> _Stored data entries_:
=======
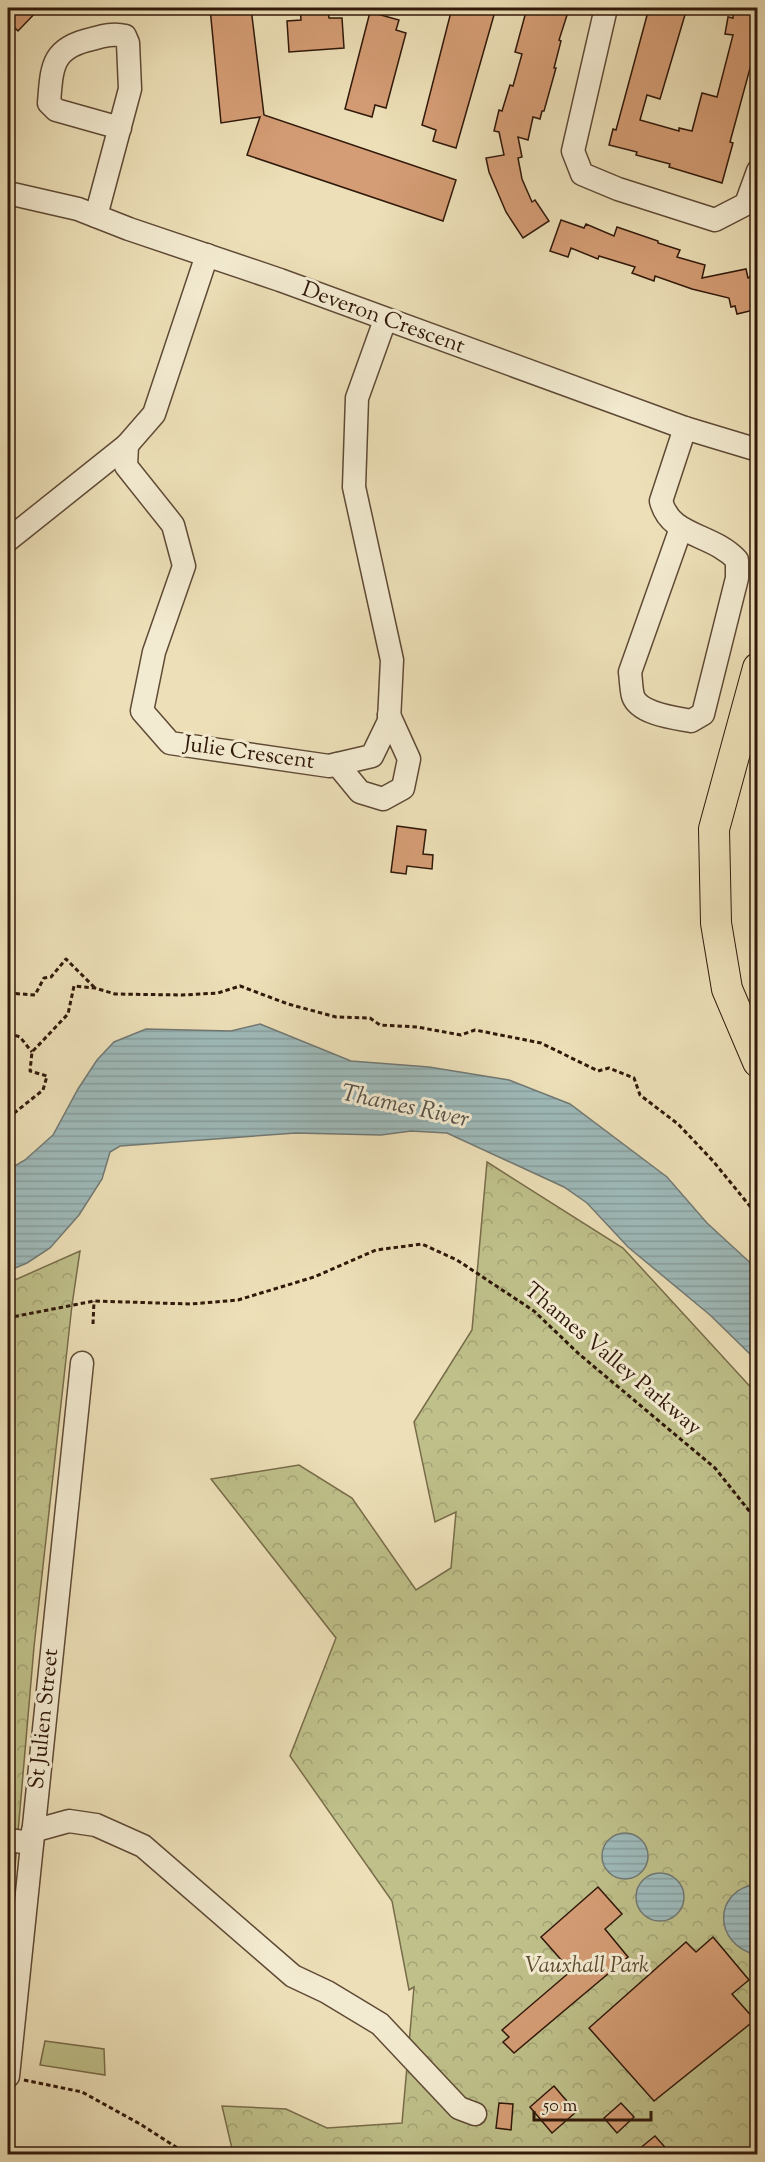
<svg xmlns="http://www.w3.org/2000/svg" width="765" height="2162" font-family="'Sorts Mill Goudy',serif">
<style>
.green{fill:#bfc08a;stroke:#786c4a;stroke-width:1.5}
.forest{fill:url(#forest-crowns);stroke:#786c4a;stroke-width:1.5}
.water{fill:url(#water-rules);stroke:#727974;stroke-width:1.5}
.building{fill:#d59d75;stroke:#30180a;stroke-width:1.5}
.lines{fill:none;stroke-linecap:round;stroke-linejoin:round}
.minor-casing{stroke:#5f4a36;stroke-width:25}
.major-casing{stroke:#30180a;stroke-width:32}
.path{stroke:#30180a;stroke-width:3;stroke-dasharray:4.5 3;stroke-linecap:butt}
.minor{stroke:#f3ebd1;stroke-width:22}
.major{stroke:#ede0b8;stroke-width:30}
.labels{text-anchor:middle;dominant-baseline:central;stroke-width:6;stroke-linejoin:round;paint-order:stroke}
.street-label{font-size:22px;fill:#30180a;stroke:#f3ebd1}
.park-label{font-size:22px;font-style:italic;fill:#5b4a30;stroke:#f3ebd1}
.water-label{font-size:24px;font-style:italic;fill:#565148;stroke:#f3ebd1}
</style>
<defs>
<pattern id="forest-crowns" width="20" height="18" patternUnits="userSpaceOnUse" patternTransform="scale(1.5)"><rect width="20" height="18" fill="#bfc08a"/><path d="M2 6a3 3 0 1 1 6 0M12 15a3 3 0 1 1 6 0" fill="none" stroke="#a4a476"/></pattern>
<pattern id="water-rules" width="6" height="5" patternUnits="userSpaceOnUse" patternTransform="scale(1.5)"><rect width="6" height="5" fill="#9ebaba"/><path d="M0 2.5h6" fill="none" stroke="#889f9f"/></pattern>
</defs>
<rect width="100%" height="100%" fill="#ede0b8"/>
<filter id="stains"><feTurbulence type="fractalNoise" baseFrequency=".00333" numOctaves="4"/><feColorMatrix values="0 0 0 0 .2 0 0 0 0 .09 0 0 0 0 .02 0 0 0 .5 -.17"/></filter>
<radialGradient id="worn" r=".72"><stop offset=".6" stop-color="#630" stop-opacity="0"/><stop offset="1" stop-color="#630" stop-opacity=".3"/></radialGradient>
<!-- green -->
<polygon class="green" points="45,2041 104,2049 105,2075 40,2065"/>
<!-- forest -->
<g class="forest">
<polygon points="487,1162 623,1248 757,1394 757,2154 285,2154 277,2148 233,2153 222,2106 286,2109 327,2128 402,2123 414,1987 409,1990 392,1901 290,1756 336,1638 211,1479 299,1465 352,1498 416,1590 451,1568 456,1512 435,1522 414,1422 472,1330"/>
<polygon points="80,1251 72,1305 34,1647 8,1948 8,1283"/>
</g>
<!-- water -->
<g class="water">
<polygon points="260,1024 351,1061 429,1067 509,1080 570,1104 667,1177 707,1223 757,1269 757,1364 752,1356 710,1315 628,1247 587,1203 564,1187 447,1133 411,1131 381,1135 296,1133 120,1146 110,1152 102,1179 79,1215 50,1248 27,1263 8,1271 8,1170 25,1160 53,1135 78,1089 97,1060 114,1042 146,1029 231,1031"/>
<circle cx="625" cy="1856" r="23"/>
<circle cx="660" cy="1897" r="24"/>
<path d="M 757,1884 L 758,1884 L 757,1955 C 713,1945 712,1890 757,1884 Z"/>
</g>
<!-- building -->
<g class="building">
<polygon points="8,8 40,8 18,31 8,21"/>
<polygon points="210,8 251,8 264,115 456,180 443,221 247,155 260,117 221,123"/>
<polygon points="300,8 328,8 329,18 342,18 344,48 289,52 287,21 301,20"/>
<polygon points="452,8 496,8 456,148 433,141 436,130 422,125"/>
<polygon points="527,8 553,8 568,12 559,40 561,41 554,68 556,68 544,111 542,111 540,119 533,117 528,140 518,137 522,157 518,158 522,179 532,202 535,200 549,221 523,238 506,212 489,172 486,158 504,155 499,132 494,131 499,110 502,111 510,85 513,86 522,54 515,52"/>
<polygon points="649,8 687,8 660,99 647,95 640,120 679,131 679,128 692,131 702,93 717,97 733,35 725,34 728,17 733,18 733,8 756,8 758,39 730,142 733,143 722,183 669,167 670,164 636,155 637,152 609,145 613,129 616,130"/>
<polygon points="370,12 399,20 396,30 406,33 386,108 375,105 372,117 345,109"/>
<polygon points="561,220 584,228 586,224 614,236 617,227 658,241 658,243 680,250 677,257 705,265 702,278 746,269 748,278 758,273 758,309 737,314 735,306 731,307 729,298 692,289 655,276 654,281 632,273 635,267 599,256 598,259 571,248 568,257 550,251"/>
<polygon points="397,826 426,830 423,854 433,855 432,869 407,866 406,874 391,872"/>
<polygon points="598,1887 622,1914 605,1929 628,1957 514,2053 503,2042 509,2037 502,2030 571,1971 541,1937"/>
<polygon points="713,1937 749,1980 732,1994 755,2020 654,2101 589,2028 686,1942 696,1952"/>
<polygon points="554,2086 576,2112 552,2133 530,2107"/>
<polygon points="499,2103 513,2104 511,2130 496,2128"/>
<polygon points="621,2103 634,2117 617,2133 604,2118"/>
<polygon points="655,2136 671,2154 633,2154"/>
</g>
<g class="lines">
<!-- minor casing -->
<g class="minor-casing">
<g id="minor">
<polyline points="606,8 573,151 582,174 618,189 715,220 746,204 758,171"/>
<polyline points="8,193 78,209 129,229 280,280 685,428 758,450"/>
<path d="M 96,216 L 130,89 L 128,43 L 125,36 C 113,33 103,36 92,39 C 51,48 52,67 49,103 L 56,110 L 120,128"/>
<polyline points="127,445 126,466 173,525 184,566 154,652 142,711 170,743 329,766 372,756 389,721 392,660 354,487 357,398 385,320"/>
<path d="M 681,528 L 630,672 C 631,679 631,689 633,696 C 639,714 675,718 691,721 L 703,714 L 737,578 L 737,560 C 712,533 670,537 661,501 L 685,428"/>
<polyline points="8,540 127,445 154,414 207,255"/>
<polyline points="337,764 360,792 383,799 403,788 409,759 389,715"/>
<polyline points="33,1831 69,1821 96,1825 143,1846 293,1976 327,1992 380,2024 459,2108 475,2114"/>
<polyline points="8,1840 32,1843"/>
<polyline points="8,2076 82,1363"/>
</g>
</g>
<!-- major casing -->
<g class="major-casing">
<polyline id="major" points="758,668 714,829 716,923 727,989 758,1062"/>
</g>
<!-- path -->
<g class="path">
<polyline points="8,993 35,995 44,978 51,977 66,959 95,988"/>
<polyline points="8,1033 20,1037 32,1052"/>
<polyline points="8,1118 43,1090 47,1076 30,1071 32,1052 68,1014 74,986 95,988 115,994 182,995 218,993 240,986 288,1004 336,1017 370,1018 380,1025 417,1027 461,1035 475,1030 541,1043 598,1071 609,1068 634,1078 640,1095 678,1124 713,1161 758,1216"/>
<polyline points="8,1320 12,1317 94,1301 190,1304 238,1300 314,1277 376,1250 422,1244 457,1260 534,1311 579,1354 715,1468 758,1522"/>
<polyline points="93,1324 94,1301"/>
<polyline points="24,2080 82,2092 140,2124 187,2154"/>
</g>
<!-- minor -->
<use href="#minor" class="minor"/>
<!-- major -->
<use href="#major" class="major"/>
</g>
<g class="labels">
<!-- street labels -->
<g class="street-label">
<text transform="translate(383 319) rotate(20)">Deveron Crescent</text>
<text transform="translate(249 754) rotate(8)">Julie Crescent</text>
<text transform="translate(612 1360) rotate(40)">Thames Valley Parkway</text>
<text transform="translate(45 1719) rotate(-84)">St Julien Street</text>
</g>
<!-- park labels -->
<g class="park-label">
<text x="587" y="1967">Vauxhall Park</text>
</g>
<!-- water labels -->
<g class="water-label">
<text transform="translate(405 1107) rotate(12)">Thames River</text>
</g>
</g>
<!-- margin -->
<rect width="765" height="2162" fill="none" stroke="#ede0b8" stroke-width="30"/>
<rect x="9" y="9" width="747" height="2144" fill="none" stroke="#30180a" stroke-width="3"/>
<rect x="15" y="15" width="735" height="2132" fill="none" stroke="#30180a" stroke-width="1.5"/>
<!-- scale -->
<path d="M534 2111v9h117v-9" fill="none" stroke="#30180a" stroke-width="3"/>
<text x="543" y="2111" font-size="18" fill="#30180a" stroke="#f3ebd1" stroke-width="4.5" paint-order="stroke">50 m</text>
<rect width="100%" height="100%" filter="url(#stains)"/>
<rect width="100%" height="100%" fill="url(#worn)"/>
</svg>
=======
> _Problem description_: Check each line of the records for the word "linecap", and show the lines that contain it.

> _Output of the task_:
.lines{fill:none;stroke-linecap:round;stroke-linejoin:round}
.path{stroke:#30180a;stroke-width:3;stroke-dasharray:4.5 3;stroke-linecap:butt}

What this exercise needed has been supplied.